My name is Owen Falk and I am a 4th year chemical engineering student at Stanford University. This summer I have been working on a research project that combines two of my great passions: cars and chemistry. At the onset, my project seemed simple: research a corroding race car from the 1950’s and find out as much as possible about the chemical reactions taking place. However, by the end of the first week it was clear that this project was much bigger than I expected.

The particular race car that I’m working on is the Cunningham C-4RK. This one-of-a-kind aluminum-bodied race car was built in 1952 by the great American sportsman Briggs Cunningham. The C-4RK was built with one purpose: to be the first American-built sports car to win the 24-hour race at Le Mans. With a body style foreshadowing Carole Shelby’s legendary Cobras and even the AC Ace designs upon which they were based, the C-4RK put on a great performance at Le Mans in 1953, leading the pack at the beginning of the race and setting a record for fastest lap. Unfortunately, the C-4RK crashed into a sandbank and ended up finishing 10th overall. After Le Mans, the C-4RK had a brief racing career in America before it was retired in the late 1950s and reacquired by Briggs Cunningham as part of his personal auto museum. Currently the C-4RK is owned by the Collier Collection and housed at the Revs Institute in Naples, Florida.

The problem plaguing the C-4RK is that its lacquer finish has become brittle and moisture is penetrating to the aluminum body beneath the lacquer, causing the car to slowly corrode.
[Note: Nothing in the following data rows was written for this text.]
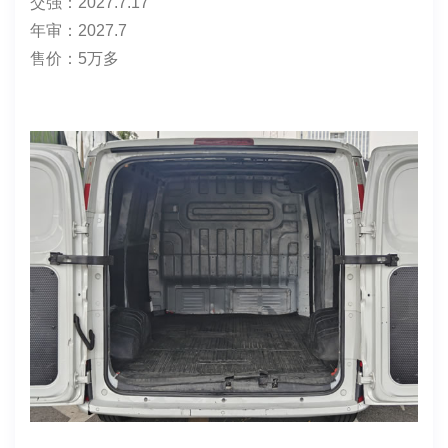
交强：2027.7.17
年审：2027.7
售价：5万多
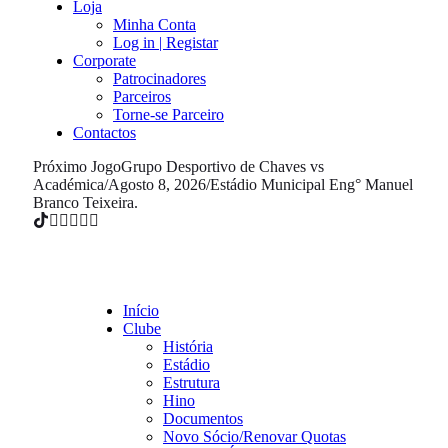
Loja
Minha Conta
Log in | Registar
Corporate
Patrocinadores
Parceiros
Torne-se Parceiro
Contactos
Próximo Jogo
Grupo Desportivo de Chaves vs
Académica
/
Agosto 8, 2026
/
Estádio Municipal Eng° Manuel
Branco Teixeira.
Início
Clube
História
Estádio
Estrutura
Hino
Documentos
Novo Sócio/Renovar Quotas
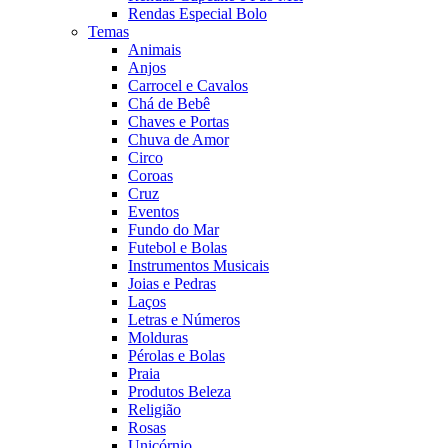
Rendas Especial Bolo
Temas
Animais
Anjos
Carrocel e Cavalos
Chá de Bebê
Chaves e Portas
Chuva de Amor
Circo
Coroas
Cruz
Eventos
Fundo do Mar
Futebol e Bolas
Instrumentos Musicais
Joias e Pedras
Laços
Letras e Números
Molduras
Pérolas e Bolas
Praia
Produtos Beleza
Religião
Rosas
Unicórnio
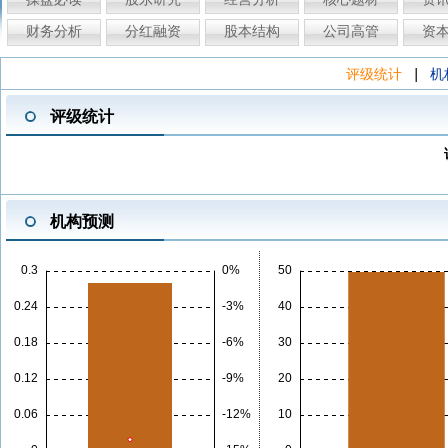
财务分析
分红融资
股本结构
公司高管
资
|
评级统计
机
评级统计
机构预测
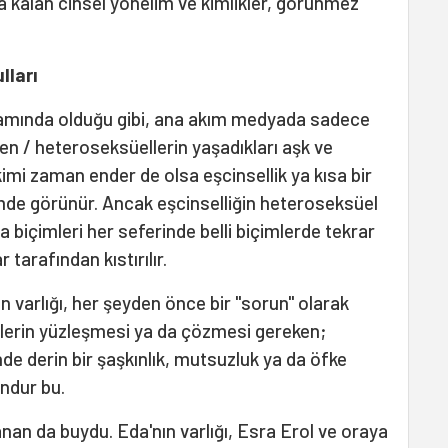
da kalan cinsel yönelim ve kimlikler, görünmez
lları
ramında olduğu gibi, ana akım medyada sadece
en / heteroseksüellerin yaşadıkları aşk ve
kimi zaman ender de olsa eşcinsellik ya kısa bir
çimde görünür. Ancak eşcinselliğin heteroseksüel
içimleri her seferinde belli biçimlerde tekrar
 tarafından kıstırılır.
 varlığı, her şeyden önce bir "sorun" olarak
llerin yüzleşmesi ya da çözmesi gereken;
nde derin bir şaşkınlık, mutsuzluk ya da öfke
ndur bu.
an da buydu. Eda'nın varlığı, Esra Erol ve oraya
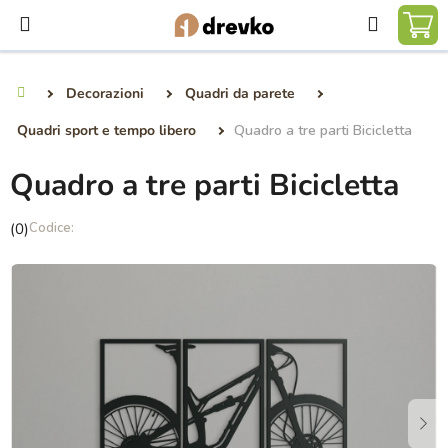
Vai
Ricerca
al
CA
contenuto
DE
Decorazioni
Quadri da parete
Casa
SP
Quadri sport e tempo libero
Quadro a tre parti Bicicletta
Quadro a tre parti Bicicletta
La
(0)
valutazione
media
del
prodotto
è
0,0
su
5
stelle.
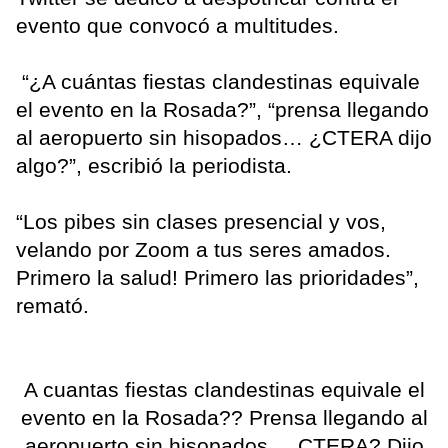
evento que convocó a multitudes.
“¿A cuántas fiestas clandestinas equivale
el evento en la Rosada?”, “prensa llegando
al aeropuerto sin hisopados… ¿CTERA dijo
algo?”, escribió la periodista.
“Los pibes sin clases presencial y vos,
velando por Zoom a tus seres amados.
Primero la salud! Primero las prioridades”,
remató.
A cuantas fiestas clandestinas equivale el
evento en la Rosada?? Prensa llegando al
aeropuerto sin hisopados.. , CTERA? Dijo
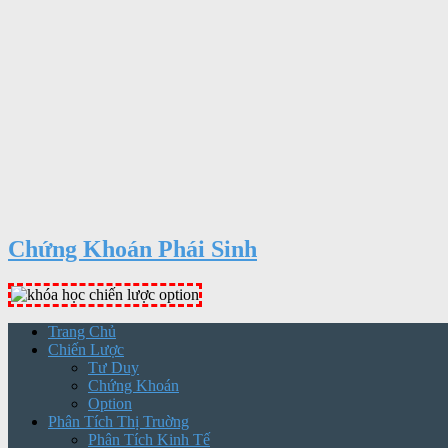
Chứng Khoán Phái Sinh
Trang Chủ
Chiến Lược
Tư Duy
Chứng Khoán
Option
Phân Tích Thị Truờng
Phân Tích Kinh Tế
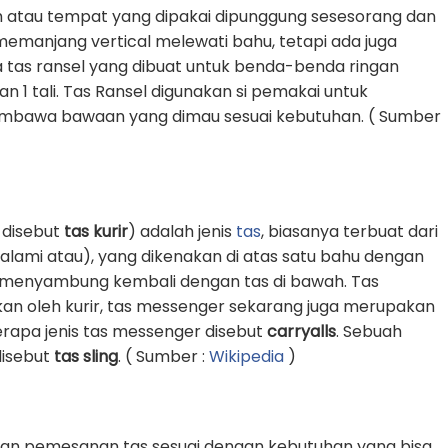
 atau tempat yang dipakai dipunggung sesesorang dan
g memanjang vertical melewati bahu, tetapi ada juga
 tas ransel yang dibuat untuk benda-benda ringan
1 tali. Tas Ransel digunakan si pemakai untuk
awa bawaan yang dimau sesuai kebutuhan. ( Sumber
 disebut
tas kurir
) adalah jenis
tas
, biasanya terbuat dari
k alami atau), yang dikenakan di atas satu bahu dengan
an menyambung kembali dengan tas di bawah. Tas
an oleh kurir, tas messenger sekarang juga merupakan
erapa jenis tas messenger disebut
carryalls
. Sebuah
 disebut
tas sling
. ( Sumber :
Wikipedia
)
an pemesanan tas sesuai dengan kebutuhan yang bisa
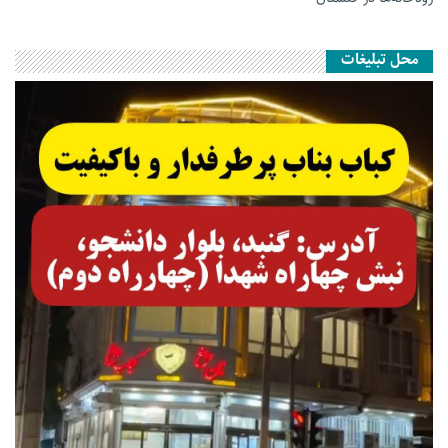
محل تبلیغات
Even though the C-4RK is housed in a controlled environment with an expert maintenance staff to care for it, the corrosion persists. The good news is that the body of the C-4RK is comprised of a particular grade of aluminum that corrodes at an exponentially decreasing rate, meaning that the C-4RK would take literally thousands of years to corrode to dust.

To help explain what is occurring underneath the lacquer skin of the C-4RK please consult the figure above. The aluminum molecules in the body of the C-4RK are slowly converted to aluminum oxide in a process known as filiform corrosion. First the aluminum reacts with the salts present in the moisture solution, causing it to dissolve. Then, the aluminum reacts with oxygen molecules that seep in through the crack to form a milky white product that causes further damage to the brittle lacquer layer. It is important to note that without oxygen the corrosion reaction cannot continue. This suggests that a sealant could be used to prevent further corrosion.

The discovery that simply sealing the car could stop the corrosion was incredibly exciting, but it turns out that lacquer is exceptionally difficult to seal. I will extrapolate about this topic and others regarding the preservation of lacquer race cars in my future blogs.